Reconciling the Link Between MMR and Autism

There has been a lot of controversy around immunizations, especially regarding the question of whether they contribute to the rising rates of autism. More and more parents around the country are declining immunizations for their children. On one side of the debate are physicians and medical researchers that contend that immunizations are safe. They base that assertion on a wide variety of studies done in the United States, Canada, UK, Denmark and other countries that could find no link between immunizations and autism. On the other side is a cadre of mothers convinced that immunizations—most notably the Measles, Mumps and Rubella vaccine (MMR)—were the primary trigger for the development of an autistic disorder in their child. The stories from these mothers are similar: my child was healthy and developing normally until he or she got the MMR vaccine at the pediatrician’s office and within a week of the MMR, started showing signs of autism that progressed and they were never the same again.

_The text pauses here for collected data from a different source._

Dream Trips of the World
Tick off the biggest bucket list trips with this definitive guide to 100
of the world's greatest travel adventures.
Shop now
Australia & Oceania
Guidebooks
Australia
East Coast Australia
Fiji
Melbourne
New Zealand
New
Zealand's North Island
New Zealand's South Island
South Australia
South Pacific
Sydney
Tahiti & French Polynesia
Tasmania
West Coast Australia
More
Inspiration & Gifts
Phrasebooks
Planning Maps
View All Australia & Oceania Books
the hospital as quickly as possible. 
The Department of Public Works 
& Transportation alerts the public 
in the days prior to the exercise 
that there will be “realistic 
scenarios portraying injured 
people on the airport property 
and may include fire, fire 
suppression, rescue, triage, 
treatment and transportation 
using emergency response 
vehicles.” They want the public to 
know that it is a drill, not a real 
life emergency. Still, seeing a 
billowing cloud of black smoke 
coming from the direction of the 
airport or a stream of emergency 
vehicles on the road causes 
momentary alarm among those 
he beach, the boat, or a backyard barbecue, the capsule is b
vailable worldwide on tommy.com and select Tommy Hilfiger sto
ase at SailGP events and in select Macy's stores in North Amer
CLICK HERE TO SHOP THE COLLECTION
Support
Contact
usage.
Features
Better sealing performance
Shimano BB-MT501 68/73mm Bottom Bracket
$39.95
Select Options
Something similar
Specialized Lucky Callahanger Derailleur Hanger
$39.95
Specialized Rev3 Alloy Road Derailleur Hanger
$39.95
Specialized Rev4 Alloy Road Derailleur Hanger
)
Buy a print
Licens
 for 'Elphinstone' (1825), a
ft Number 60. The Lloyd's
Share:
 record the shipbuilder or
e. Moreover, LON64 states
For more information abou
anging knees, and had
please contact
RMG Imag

I have a theory that may reconcile these opposing viewpoints. Many chronic conditions are triggered by an accumulation of environmental triggers within a genetically susceptible individual. This is the paradigm for chronic headaches. A person who has multiple family members prone to migraines will often get a mild headache with one or two triggers or a full-blown migraine with severe throbbing unilateral pain if more triggers are in play. (This is well elucidated in the book Heal Your Headache by David Buchholz, M.D.) Some triggers can be minor and others major, but it is the cumulative effect that determines the duration and severity of the physical manifestations.

This paradigm for chronic illness is called the “barrel effect” in the book The Autoimmune Epidemic by Donna Nazakawa. For the child who will become autistic, there is genetic susceptibility plus a variety of environmental exposures—heavy metals, chemicals, toxins and others—accumulating over time. There is growing support for autism as an autoimmune condition and, if this is correct, the immature immune system is gradually being overwhelmed by these exogenous substances. It is well established that the MMR vaccine is one of vaccines that most stimulates a vigorous immune response. At least 10% of children who receive the MMR will have “flu-like” symptoms with low grade fevers, fatigue and muscle aches. Parents can mistakenly think that some infectious agent has been transmitted to their child. The symptoms relate instead to the immune response generated by the vaccine.

My theory is that you have an inherently susceptible child with multiple exposures that have built up over their first year or so of life. The child is close to showing the signs of autism and then the MMR vaccine hyperstimulates the immune system, triggering the first physical manifestations of the developing autoimmune condition. This would explain why researchers have not found that immunized children have higher rates of autism compared to unimmunized children. It would also explain the timing of autism relative to the vaccine. The MMR is typically given some time around 15 months of age.

The vaccine acts as an accelerant in the process. Imagine a pile of simmering embers with gasoline added. This concept may be the only way to legitimize both sides of the argument. For those of you on either side of this debate, please comment on this theory. If you’re questioning the safety of immunizations and are worried they will put your child at risk of autism, doesn’t this theory fit better than some conspiracy where doctors and researchers are giving immunizations that could potentially harm their patients, children and grandchildren?